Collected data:
▽

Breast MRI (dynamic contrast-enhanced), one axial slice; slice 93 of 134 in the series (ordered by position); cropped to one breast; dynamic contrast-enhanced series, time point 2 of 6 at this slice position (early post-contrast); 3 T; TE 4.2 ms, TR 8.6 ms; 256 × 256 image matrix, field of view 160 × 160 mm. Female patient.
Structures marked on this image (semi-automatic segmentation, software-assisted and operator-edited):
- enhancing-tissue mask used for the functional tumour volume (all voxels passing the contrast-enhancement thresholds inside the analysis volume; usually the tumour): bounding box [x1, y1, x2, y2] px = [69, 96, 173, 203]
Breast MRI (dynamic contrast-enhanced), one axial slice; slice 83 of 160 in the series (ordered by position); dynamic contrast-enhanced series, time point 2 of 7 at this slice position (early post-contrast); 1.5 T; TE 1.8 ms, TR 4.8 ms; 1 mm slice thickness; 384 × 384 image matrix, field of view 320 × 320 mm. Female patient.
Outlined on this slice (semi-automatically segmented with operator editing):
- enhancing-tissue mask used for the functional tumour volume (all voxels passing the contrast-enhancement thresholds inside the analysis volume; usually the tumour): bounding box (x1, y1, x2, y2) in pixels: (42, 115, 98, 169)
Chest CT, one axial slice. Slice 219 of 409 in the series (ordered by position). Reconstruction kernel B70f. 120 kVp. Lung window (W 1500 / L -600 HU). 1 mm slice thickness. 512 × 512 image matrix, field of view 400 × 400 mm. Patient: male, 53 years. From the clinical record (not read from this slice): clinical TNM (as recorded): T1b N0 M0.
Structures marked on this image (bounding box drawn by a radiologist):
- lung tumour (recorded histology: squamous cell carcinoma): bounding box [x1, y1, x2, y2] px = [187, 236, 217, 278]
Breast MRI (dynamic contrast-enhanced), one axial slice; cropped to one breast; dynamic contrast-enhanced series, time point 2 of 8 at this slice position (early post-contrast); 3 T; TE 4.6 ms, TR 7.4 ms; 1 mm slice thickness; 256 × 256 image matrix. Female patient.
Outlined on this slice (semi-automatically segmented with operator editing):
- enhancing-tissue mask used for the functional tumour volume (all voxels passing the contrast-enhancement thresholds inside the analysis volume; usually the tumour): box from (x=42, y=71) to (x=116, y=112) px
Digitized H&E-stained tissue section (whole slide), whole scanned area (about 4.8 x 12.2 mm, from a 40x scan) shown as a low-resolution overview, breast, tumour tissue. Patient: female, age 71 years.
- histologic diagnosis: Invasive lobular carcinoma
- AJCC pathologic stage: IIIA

△

Work request:
Look above for the line holding "Chest CT, one" and the line holding "Structures marked on this image (bounding", then output exactly those two lines and every line between them, nothing more.

Completed task:
Chest CT, one axial slice. Slice 219 of 409 in the series (ordered by position). Reconstruction kernel B70f. 120 kVp. Lung window (W 1500 / L -600 HU). 1 mm slice thickness. 512 × 512 image matrix, field of view 400 × 400 mm. Patient: male, 53 years. From the clinical record (not read from this slice): clinical TNM (as recorded): T1b N0 M0.
Structures marked on this image (bounding box drawn by a radiologist):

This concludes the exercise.